*** Block opens ***

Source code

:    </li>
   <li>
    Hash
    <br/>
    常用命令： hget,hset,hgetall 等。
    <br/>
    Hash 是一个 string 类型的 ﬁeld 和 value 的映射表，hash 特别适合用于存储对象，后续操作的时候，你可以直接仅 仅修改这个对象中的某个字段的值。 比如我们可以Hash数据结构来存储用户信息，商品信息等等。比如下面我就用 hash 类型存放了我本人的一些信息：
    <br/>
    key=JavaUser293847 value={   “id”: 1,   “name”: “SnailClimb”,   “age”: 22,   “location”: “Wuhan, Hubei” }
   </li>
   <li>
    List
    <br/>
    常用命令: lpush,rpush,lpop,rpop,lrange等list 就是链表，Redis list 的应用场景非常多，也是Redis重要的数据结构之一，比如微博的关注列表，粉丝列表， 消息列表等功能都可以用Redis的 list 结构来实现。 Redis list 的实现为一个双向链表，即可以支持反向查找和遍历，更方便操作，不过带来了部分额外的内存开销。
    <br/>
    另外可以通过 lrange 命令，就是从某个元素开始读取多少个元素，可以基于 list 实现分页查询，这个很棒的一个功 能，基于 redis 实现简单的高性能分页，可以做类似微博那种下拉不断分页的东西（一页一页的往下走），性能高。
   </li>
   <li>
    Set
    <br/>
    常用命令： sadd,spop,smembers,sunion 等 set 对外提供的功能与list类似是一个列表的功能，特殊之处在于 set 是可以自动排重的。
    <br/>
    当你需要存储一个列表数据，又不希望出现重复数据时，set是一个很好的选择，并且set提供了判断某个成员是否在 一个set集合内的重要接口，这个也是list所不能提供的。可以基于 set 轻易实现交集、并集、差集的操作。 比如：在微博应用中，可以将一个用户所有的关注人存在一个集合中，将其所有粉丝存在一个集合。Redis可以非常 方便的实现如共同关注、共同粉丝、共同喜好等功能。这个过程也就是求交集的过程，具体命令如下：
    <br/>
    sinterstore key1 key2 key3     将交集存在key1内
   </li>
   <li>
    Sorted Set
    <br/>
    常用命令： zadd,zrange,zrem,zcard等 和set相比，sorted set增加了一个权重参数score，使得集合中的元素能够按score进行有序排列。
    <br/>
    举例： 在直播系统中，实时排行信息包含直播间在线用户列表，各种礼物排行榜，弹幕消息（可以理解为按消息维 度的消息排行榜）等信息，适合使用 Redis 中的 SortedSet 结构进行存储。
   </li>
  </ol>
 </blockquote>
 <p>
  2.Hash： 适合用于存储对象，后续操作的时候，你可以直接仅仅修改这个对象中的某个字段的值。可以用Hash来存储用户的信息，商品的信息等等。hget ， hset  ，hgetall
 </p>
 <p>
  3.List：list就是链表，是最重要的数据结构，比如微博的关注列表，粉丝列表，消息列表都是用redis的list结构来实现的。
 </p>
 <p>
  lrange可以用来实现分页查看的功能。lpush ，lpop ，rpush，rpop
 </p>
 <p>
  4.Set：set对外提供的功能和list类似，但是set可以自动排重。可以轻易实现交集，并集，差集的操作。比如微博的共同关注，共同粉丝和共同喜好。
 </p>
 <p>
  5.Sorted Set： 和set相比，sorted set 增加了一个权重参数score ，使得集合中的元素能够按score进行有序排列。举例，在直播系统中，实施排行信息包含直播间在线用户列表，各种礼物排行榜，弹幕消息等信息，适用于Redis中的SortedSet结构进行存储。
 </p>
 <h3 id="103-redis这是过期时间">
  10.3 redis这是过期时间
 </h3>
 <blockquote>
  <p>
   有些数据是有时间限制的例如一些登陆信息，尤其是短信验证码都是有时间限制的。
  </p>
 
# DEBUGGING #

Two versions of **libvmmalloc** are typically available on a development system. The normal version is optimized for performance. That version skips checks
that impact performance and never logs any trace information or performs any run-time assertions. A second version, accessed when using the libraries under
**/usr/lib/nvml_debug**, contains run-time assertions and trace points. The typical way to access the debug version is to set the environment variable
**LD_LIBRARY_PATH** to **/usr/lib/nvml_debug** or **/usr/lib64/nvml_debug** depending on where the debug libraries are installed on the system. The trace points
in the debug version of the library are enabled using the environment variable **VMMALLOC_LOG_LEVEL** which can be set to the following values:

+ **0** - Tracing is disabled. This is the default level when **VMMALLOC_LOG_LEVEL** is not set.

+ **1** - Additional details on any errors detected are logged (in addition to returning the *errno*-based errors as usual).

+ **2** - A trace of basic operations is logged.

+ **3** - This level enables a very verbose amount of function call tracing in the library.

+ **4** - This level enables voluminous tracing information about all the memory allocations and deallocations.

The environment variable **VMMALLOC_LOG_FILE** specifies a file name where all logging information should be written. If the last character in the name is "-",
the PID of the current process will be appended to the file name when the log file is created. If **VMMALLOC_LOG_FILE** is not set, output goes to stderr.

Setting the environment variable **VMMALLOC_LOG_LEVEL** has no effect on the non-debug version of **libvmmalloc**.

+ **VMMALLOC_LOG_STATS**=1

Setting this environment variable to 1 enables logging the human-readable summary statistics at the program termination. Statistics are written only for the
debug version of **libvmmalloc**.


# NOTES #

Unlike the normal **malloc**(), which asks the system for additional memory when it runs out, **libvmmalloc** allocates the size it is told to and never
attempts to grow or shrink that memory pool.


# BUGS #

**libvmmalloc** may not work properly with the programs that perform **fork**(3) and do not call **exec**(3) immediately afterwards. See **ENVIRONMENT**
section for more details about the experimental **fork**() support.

*** Block closes ***

• [To do] Your task is to set down again, exactly, every line from the beginning of the listing through the line with "Two versions of".

• [Answer to this exercise]
Source code

:    </li>
   <li>
    Hash
    <br/>
    常用命令： hget,hset,hgetall 等。
    <br/>
    Hash 是一个 string 类型的 ﬁeld 和 value 的映射表，hash 特别适合用于存储对象，后续操作的时候，你可以直接仅 仅修改这个对象中的某个字段的值。 比如我们可以Hash数据结构来存储用户信息，商品信息等等。比如下面我就用 hash 类型存放了我本人的一些信息：
    <br/>
    key=JavaUser293847 value={   “id”: 1,   “name”: “SnailClimb”,   “age”: 22,   “location”: “Wuhan, Hubei” }
   </li>
   <li>
    List
    <br/>
    常用命令: lpush,rpush,lpop,rpop,lrange等list 就是链表，Redis list 的应用场景非常多，也是Redis重要的数据结构之一，比如微博的关注列表，粉丝列表， 消息列表等功能都可以用Redis的 list 结构来实现。 Redis list 的实现为一个双向链表，即可以支持反向查找和遍历，更方便操作，不过带来了部分额外的内存开销。
    <br/>
    另外可以通过 lrange 命令，就是从某个元素开始读取多少个元素，可以基于 list 实现分页查询，这个很棒的一个功 能，基于 redis 实现简单的高性能分页，可以做类似微博那种下拉不断分页的东西（一页一页的往下走），性能高。
   </li>
   <li>
    Set
    <br/>
    常用命令： sadd,spop,smembers,sunion 等 set 对外提供的功能与list类似是一个列表的功能，特殊之处在于 set 是可以自动排重的。
    <br/>
    当你需要存储一个列表数据，又不希望出现重复数据时，set是一个很好的选择，并且set提供了判断某个成员是否在 一个set集合内的重要接口，这个也是list所不能提供的。可以基于 set 轻易实现交集、并集、差集的操作。 比如：在微博应用中，可以将一个用户所有的关注人存在一个集合中，将其所有粉丝存在一个集合。Redis可以非常 方便的实现如共同关注、共同粉丝、共同喜好等功能。这个过程也就是求交集的过程，具体命令如下：
    <br/>
    sinterstore key1 key2 key3     将交集存在key1内
   </li>
   <li>
    Sorted Set
    <br/>
    常用命令： zadd,zrange,zrem,zcard等 和set相比，sorted set增加了一个权重参数score，使得集合中的元素能够按score进行有序排列。
    <br/>
    举例： 在直播系统中，实时排行信息包含直播间在线用户列表，各种礼物排行榜，弹幕消息（可以理解为按消息维 度的消息排行榜）等信息，适合使用 Redis 中的 SortedSet 结构进行存储。
   </li>
  </ol>
 </blockquote>
 <p>
  2.Hash： 适合用于存储对象，后续操作的时候，你可以直接仅仅修改这个对象中的某个字段的值。可以用Hash来存储用户的信息，商品的信息等等。hget ， hset  ，hgetall
 </p>
 <p>
  3.List：list就是链表，是最重要的数据结构，比如微博的关注列表，粉丝列表，消息列表都是用redis的list结构来实现的。
 </p>
 <p>
  lrange可以用来实现分页查看的功能。lpush ，lpop ，rpush，rpop
 </p>
 <p>
  4.Set：set对外提供的功能和list类似，但是set可以自动排重。可以轻易实现交集，并集，差集的操作。比如微博的共同关注，共同粉丝和共同喜好。
 </p>
 <p>
  5.Sorted Set： 和set相比，sorted set 增加了一个权重参数score ，使得集合中的元素能够按score进行有序排列。举例，在直播系统中，实施排行信息包含直播间在线用户列表，各种礼物排行榜，弹幕消息等信息，适用于Redis中的SortedSet结构进行存储。
 </p>
 <h3 id="103-redis这是过期时间">
  10.3 redis这是过期时间
 </h3>
 <blockquote>
  <p>
   有些数据是有时间限制的例如一些登陆信息，尤其是短信验证码都是有时间限制的。
  </p>
 
# DEBUGGING #

Two versions of **libvmmalloc** are typically available on a development system. The normal version is optimized for performance. That version skips checks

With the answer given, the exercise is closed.